• _Trecho_:
<<<<
Podemos, pois, concluir que as esperanças depositadas na nova Lei de
Diretrizes e Bases da Educação Nacional, consubstanciadas na Lei n. 9.394 de 20
de dezembro de 1996, no sentido de que ela viesse a enfrentar com êxito o problema
da formação de professores, resultaram frustradas: abortou-se o dispositivo legal que
elevaria o preparo de todos os professores ao nível superior e a inovação dos
institutos superiores de educação representa um forte risco de nivelamento por
baixo.
Com certeza essas questões, imprecisões e incertezas interferiram no
problema da definição das diretrizes curriculares do Curso de Pedagogia que, por
sinal, até agora não foi equacionada.
201
ANEXO 2
QUESTIONÁRIO DIRIGO A PROFESSORA LÉA ANASTASIOU
1- O que V. entende por "professor"?
Professor é o profissional que,na sua lida cotidiana, trabalhar com a formação
do estudante através do processo de ensinagem. Um ser humano que tem a
interação na base de sua ação profissional, portanto, lida com escolhas e tem a ética
humana como base da ação entre os homens.
2- O que V. entende por "pedagogo"?
Etimologicamente, é aquele que conduz a criança. No caso da educação, a
ação do pedagogo abrange o estudo dos processo de formação do estudante, seja
de que faixa etária for,. mas abrange tb o sistema de ensino, a legislação, a gestão a
informação e do saber escolar, as relações entre os sujeitos que constituem os
sistemas educacionais e em especial, processo de formação inicial e continuada dos
docentes, parceiros institucionais
3- Em sua opinião, o curso de Pedagogia deveria contemplar que tipo de formação?
Lembrando que hoje os cursos de pedagogia formam, dependendo da instituição em
que são ministrados: professores das séries iniciais; profissionais da área de
administração escolar (orientação, supervisão, coordenação e direção); e ainda
outros que dão ambas as habilitações, sem esquecer dos normais superiores.
Uma formação direcionada para a complexidade do fenômeno educacional. As
diversas áreas de conhecimento que compõem o curso deveriam estar voltadas para
202
o foco "educação", portanto, servirem de instrumentos de conhecimento e
compreensão da realidade educacional. Portanto, uma formação onde a relação
teoria e prática fosse uma constante e a base da progressiva caminhada dos
estudantes pedagogos.
4- O que pensa sobre a proposta de diretriz para o curso de Pedagogia
apresentado pela Anfope?
>>>>
• _Registros_:
<<<<
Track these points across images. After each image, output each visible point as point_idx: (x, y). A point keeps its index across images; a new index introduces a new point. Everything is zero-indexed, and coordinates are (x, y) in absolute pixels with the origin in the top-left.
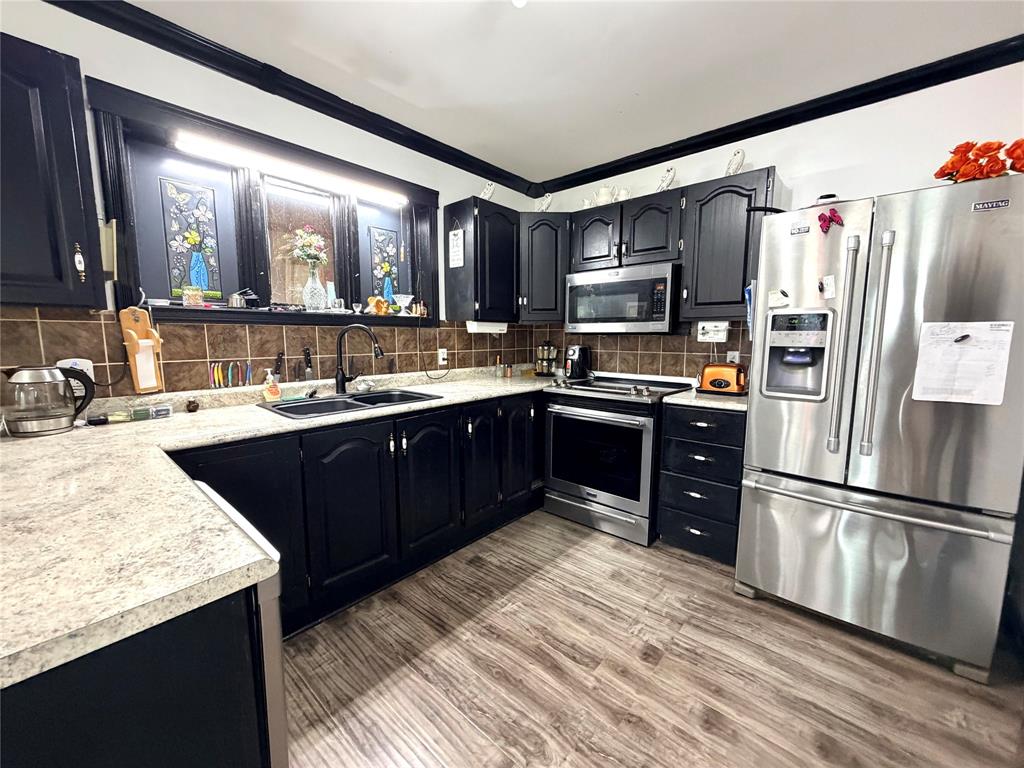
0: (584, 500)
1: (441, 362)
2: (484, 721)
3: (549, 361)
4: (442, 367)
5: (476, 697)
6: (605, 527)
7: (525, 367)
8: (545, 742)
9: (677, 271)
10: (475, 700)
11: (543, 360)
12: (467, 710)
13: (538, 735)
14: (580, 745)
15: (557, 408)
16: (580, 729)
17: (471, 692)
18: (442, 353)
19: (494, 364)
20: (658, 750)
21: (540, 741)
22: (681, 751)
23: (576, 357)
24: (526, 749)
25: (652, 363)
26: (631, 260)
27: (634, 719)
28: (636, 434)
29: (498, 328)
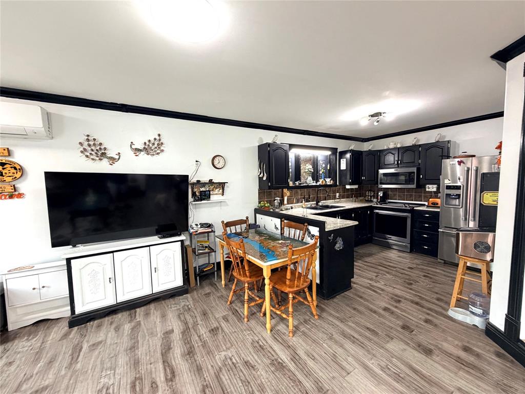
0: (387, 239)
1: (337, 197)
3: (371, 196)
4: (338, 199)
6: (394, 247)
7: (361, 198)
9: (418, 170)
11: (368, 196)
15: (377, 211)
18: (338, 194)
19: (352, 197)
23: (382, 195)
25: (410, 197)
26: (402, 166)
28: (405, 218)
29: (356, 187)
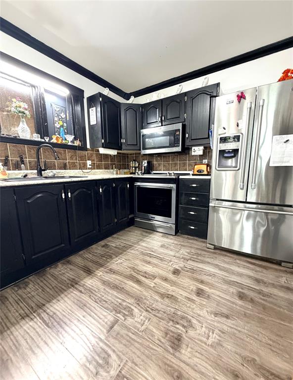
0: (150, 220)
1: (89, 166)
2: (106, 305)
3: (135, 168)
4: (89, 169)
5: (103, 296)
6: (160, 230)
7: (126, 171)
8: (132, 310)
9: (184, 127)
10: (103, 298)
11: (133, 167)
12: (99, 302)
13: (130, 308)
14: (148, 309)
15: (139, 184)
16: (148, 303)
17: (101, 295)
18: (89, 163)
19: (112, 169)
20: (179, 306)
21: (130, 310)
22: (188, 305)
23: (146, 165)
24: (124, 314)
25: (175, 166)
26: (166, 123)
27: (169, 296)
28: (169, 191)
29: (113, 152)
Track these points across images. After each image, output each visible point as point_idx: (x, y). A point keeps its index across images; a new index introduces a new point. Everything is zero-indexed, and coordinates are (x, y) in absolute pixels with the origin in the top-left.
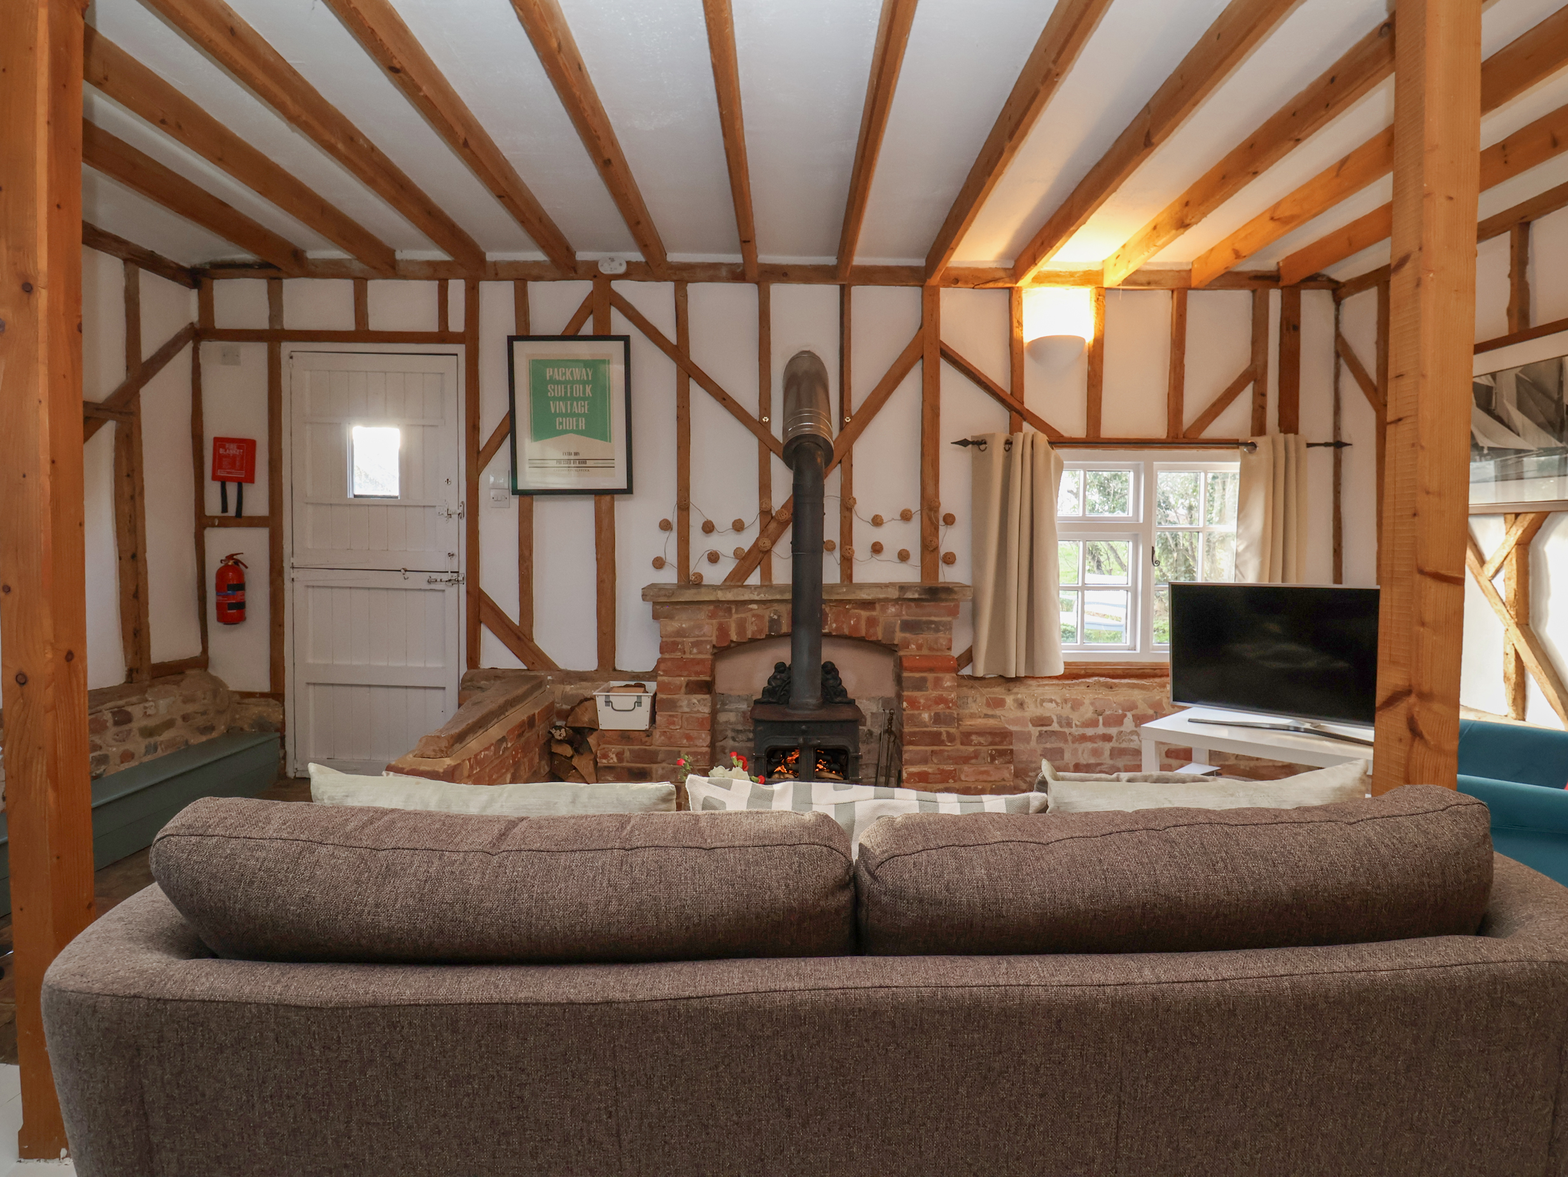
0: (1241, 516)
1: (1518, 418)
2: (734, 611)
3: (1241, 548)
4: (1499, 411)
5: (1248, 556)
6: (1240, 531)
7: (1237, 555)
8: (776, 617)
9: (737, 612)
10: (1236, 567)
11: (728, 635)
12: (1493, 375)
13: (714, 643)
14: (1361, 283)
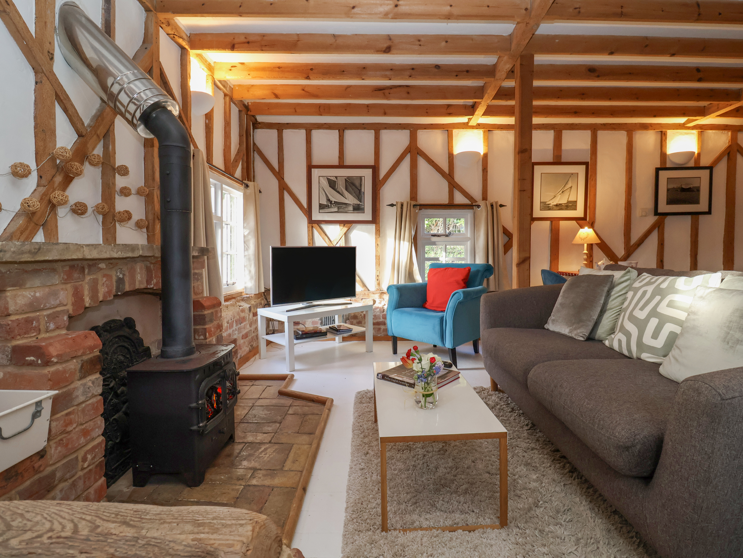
>>>>
• _Enunciado 1_: Liste as funções da área de administração escolar que o trecho põe entre parênteses.
• _Enunciado 2_: Imprima de novo, linha por linha, todos os registros acima, sem incluir as imagens.

• _Resposta esperada 1_: orientação, supervisão, coordenação, direção

• _Resposta esperada 2_:
Track these points across images. After each image, output each visible point as point_idx: (x, y). A point keeps its index across images; a new index introduces a new point. Everything is zero-indexed, and coordinates are (x, y) in absolute pixels with the origin in the top-left.
0: (584, 500)
1: (441, 362)
2: (484, 721)
3: (549, 361)
4: (442, 367)
5: (476, 697)
6: (605, 527)
7: (525, 367)
8: (545, 742)
9: (677, 271)
10: (475, 700)
11: (543, 360)
12: (467, 710)
13: (538, 735)
14: (580, 745)
15: (557, 408)
16: (580, 729)
17: (471, 692)
18: (442, 353)
19: (494, 364)
20: (658, 750)
21: (540, 741)
22: (681, 751)
23: (576, 357)
24: (526, 749)
25: (652, 363)
26: (631, 260)
27: (634, 719)
28: (636, 434)
29: (498, 328)
0: (387, 239)
1: (337, 197)
3: (371, 196)
4: (338, 199)
6: (394, 247)
7: (361, 198)
9: (418, 170)
11: (368, 196)
15: (377, 211)
18: (338, 194)
19: (352, 197)
23: (382, 195)
25: (410, 197)
26: (402, 166)
28: (405, 218)
29: (356, 187)
0: (150, 220)
1: (89, 166)
2: (106, 305)
3: (135, 168)
4: (89, 169)
5: (103, 296)
6: (160, 230)
7: (126, 171)
8: (132, 310)
9: (184, 127)
10: (103, 298)
11: (133, 167)
12: (99, 302)
13: (130, 308)
14: (148, 309)
15: (139, 184)
16: (148, 303)
17: (101, 295)
18: (89, 163)
19: (112, 169)
20: (179, 306)
21: (130, 310)
22: (188, 305)
23: (146, 165)
24: (124, 314)
25: (175, 166)
26: (166, 123)
27: (169, 296)
28: (169, 191)
29: (113, 152)
Track these points across images. After each image, output each visible point as point_idx: (x, y). A point keeps its index across images; a new index introduces a new point. Everything is zero-indexed, and coordinates are (x, y) in absolute pixels with the origin in the top-left.
0: (1241, 516)
1: (1518, 418)
2: (734, 611)
3: (1241, 548)
4: (1499, 411)
5: (1248, 556)
6: (1240, 531)
7: (1237, 555)
8: (776, 617)
9: (737, 612)
10: (1236, 567)
11: (728, 635)
12: (1493, 375)
13: (714, 643)
14: (1361, 283)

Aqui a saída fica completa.